Tuesday's 10th-inning game-winning home run came off a hard-throwing lefty-handed reliever (Matt Thornton) — exactly the kind of guy I figured would eat Thome up. He had two singles earlier in the game against John Danks, a left-handed starter. Thome's playing time against southpaws has been limited, but in his first 60 plate appearances against lefties (56 at-bats) he hit four homers and slugged .500. Lot of strikeouts, few walks — but he hasn't been Jacque Jones helpless against southpaws.

I don't know how well Ron Gardenhire would be doing at juggling playing time if Justin Morneau had remained healthy. He had turned to playing Michael Cuddyer at third base in order to get Thome, Jason Kubel, Delmon Young and Cuddyer all in the lineup at once, and I didn't think it was helping. The defense suffered, and Cuddyer wasn't hitting.

Guillen, meanwhile, isn't backing down on his preference to have players who can play in the field and run a bit. And it isn't like the White Sox have lost all their power.

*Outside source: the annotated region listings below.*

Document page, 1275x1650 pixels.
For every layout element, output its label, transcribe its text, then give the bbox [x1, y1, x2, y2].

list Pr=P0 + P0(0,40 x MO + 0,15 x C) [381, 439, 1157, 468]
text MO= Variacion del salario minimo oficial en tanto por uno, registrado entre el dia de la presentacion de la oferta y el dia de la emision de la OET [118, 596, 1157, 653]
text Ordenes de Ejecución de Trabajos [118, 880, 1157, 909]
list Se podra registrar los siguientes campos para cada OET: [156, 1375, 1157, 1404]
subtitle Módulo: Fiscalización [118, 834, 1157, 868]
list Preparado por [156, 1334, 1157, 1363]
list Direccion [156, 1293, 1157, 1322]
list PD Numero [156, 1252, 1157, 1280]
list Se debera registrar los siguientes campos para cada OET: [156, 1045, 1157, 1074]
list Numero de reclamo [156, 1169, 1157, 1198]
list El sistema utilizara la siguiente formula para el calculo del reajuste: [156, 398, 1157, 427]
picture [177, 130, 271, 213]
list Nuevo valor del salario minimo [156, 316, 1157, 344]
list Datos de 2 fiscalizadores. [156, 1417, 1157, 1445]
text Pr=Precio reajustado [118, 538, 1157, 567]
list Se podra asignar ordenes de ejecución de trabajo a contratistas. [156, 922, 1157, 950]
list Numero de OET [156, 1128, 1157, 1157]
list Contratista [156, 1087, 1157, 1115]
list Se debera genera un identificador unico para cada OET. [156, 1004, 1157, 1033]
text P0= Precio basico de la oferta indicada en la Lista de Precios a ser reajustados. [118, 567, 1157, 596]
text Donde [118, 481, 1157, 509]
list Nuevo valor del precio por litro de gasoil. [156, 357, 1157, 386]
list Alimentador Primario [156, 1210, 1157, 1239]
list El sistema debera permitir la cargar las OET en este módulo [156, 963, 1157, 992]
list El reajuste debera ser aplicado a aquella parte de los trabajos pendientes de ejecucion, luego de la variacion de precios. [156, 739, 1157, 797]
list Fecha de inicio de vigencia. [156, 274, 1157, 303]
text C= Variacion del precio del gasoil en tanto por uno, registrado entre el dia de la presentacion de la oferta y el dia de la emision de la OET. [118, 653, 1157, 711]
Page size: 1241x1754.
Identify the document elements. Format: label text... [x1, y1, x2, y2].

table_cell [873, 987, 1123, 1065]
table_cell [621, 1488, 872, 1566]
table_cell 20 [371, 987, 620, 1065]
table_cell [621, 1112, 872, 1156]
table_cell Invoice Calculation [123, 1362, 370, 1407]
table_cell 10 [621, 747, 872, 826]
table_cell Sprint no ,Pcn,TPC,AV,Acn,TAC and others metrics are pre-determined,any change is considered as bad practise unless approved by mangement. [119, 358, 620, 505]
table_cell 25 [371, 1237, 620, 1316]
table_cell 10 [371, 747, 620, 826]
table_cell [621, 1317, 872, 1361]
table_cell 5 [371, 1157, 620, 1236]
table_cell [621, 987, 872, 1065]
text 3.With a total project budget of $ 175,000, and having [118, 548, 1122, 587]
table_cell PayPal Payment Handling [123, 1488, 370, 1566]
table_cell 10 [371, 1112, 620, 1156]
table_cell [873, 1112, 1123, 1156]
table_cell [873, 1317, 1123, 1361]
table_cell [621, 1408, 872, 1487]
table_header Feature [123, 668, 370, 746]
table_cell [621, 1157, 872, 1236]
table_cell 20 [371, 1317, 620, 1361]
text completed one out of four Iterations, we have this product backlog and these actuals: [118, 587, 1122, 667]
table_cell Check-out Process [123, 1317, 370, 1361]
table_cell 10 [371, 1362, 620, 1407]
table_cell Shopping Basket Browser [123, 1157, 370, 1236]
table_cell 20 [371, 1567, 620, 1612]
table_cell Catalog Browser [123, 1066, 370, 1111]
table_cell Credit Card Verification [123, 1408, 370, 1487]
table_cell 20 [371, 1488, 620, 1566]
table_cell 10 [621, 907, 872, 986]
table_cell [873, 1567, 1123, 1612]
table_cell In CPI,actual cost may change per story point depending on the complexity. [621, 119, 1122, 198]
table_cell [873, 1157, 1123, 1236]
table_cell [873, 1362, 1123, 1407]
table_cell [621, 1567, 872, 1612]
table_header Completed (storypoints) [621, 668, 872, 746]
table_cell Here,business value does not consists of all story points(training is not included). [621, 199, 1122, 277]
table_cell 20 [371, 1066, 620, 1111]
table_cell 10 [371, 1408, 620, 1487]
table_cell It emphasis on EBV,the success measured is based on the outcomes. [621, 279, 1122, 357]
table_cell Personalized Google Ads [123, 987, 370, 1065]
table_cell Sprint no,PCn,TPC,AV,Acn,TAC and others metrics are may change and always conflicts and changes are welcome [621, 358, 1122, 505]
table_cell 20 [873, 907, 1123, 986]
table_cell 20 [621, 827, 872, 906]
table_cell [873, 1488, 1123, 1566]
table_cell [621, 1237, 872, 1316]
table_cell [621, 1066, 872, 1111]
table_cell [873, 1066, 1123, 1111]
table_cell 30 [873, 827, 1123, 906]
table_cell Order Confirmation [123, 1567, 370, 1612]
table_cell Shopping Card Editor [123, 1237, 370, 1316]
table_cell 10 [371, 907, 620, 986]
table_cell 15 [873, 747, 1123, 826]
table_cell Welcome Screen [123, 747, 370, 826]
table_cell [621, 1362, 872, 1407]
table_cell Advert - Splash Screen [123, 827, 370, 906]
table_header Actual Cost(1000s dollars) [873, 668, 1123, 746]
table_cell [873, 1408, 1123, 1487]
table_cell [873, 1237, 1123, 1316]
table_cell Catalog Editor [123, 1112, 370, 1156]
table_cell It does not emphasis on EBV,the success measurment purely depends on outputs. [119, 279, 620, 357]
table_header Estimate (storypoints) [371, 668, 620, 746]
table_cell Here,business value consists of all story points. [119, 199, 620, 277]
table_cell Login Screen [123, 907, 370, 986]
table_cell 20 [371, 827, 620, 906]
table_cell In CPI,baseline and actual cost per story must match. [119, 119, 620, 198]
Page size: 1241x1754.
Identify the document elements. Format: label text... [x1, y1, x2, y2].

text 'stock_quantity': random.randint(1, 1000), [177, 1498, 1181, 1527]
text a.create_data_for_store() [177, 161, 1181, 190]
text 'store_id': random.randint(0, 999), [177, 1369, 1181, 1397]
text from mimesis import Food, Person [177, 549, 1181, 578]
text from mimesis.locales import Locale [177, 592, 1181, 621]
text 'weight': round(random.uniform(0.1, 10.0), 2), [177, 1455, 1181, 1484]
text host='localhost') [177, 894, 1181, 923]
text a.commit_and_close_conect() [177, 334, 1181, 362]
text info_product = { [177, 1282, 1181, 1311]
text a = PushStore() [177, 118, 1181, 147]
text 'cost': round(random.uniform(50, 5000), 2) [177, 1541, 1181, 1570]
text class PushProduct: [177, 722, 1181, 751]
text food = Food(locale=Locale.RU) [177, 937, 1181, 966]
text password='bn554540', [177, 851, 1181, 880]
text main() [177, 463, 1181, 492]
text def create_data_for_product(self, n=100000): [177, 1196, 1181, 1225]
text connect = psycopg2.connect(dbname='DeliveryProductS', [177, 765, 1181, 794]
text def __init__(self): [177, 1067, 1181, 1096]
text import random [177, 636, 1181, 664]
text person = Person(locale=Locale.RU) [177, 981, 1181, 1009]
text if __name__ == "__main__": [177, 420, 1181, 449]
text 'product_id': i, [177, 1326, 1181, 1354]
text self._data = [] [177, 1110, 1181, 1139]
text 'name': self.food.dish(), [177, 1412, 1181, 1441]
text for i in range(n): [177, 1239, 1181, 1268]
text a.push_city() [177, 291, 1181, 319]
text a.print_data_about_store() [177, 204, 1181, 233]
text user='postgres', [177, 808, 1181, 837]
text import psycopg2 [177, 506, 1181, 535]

Here's Guillen after the game on the Thome homer:

''I will take that matchup again, Maybe Thome will hit a home run again. He's hit about 600 home runs. Jim Thome is a home-run hitter, he's a very strong man, he's been doing it for a lot of years. If [center fielder Denard] Span hit that home run in that inning, then I would be crying here. But Jim Thome hit it, you go shower and go and get it [tonight].''

1 comment:

  1. Yes, Thome has helped the Twins. And few people will be discussing his limitations after Tuesday's heroics. But in case you've forgotten, Thome failed to score on Valencia's double in the third inning of this same game, because HE CAN'T RUN. If he had scored then, the inning would have continued, and perhaps the extra-inning heroics would have been unnecessary.